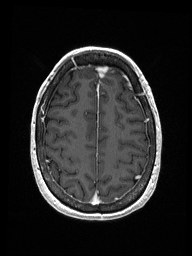
Brain MRI from a brain-tumour surgery series, one axial slice; position 45 of 192 along the scan axis; T1-weighted post-contrast; 192 × 256 image matrix, field of view 187 × 250 mm. Case-level facts recorded for this patient, not image findings: histopathology: Metastastic Carcinoma from Breast primary; tumour location: Right Frontal.
Outlined on this slice (expert manual segmentation):
- previous resection cavity: bounding box (x1, y1, x2, y2) in pixels: (98, 66, 108, 70)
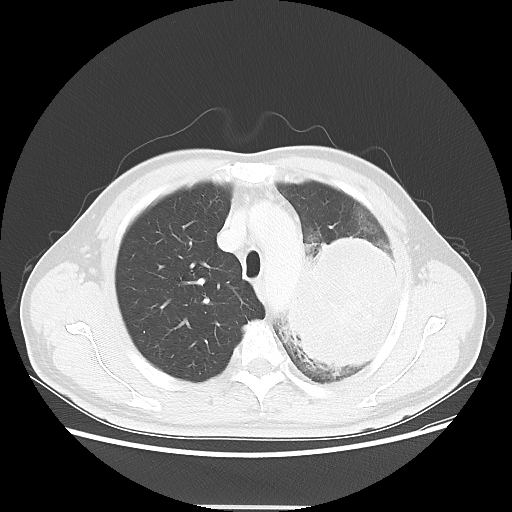
Chest CT, one axial slice; reconstruction kernel LUNG; 100 kVp; lung window (W 1500 / L -600 HU); 512 × 512 image matrix, field of view 391 × 391 mm. Male patient, age 60 years. Case-level facts recorded for this patient, not image findings: clinical TNM (as recorded): T4 N1 M1a; histopathological grade: G3.
Outlined on this slice (rectangle marked by the reading radiologist):
- lung tumour (recorded histology: large cell carcinoma): bounding box (x1, y1, x2, y2) in pixels: (287, 224, 413, 377)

•••

(TASK DETAILS): From the first line to the last, write out the data exactly, dropping any pictures.

(SOLUTION FOR THIS EXERCISE):
Brain MRI from a brain-tumour surgery series, one axial slice; position 45 of 192 along the scan axis; T1-weighted post-contrast; 192 × 256 image matrix, field of view 187 × 250 mm. Case-level facts recorded for this patient, not image findings: histopathology: Metastastic Carcinoma from Breast primary; tumour location: Right Frontal.
Outlined on this slice (expert manual segmentation):
- previous resection cavity: bounding box (x1, y1, x2, y2) in pixels: (98, 66, 108, 70)
Chest CT, one axial slice; reconstruction kernel LUNG; 100 kVp; lung window (W 1500 / L -600 HU); 512 × 512 image matrix, field of view 391 × 391 mm. Male patient, age 60 years. Case-level facts recorded for this patient, not image findings: clinical TNM (as recorded): T4 N1 M1a; histopathological grade: G3.
Outlined on this slice (rectangle marked by the reading radiologist):
- lung tumour (recorded histology: large cell carcinoma): bounding box (x1, y1, x2, y2) in pixels: (287, 224, 413, 377)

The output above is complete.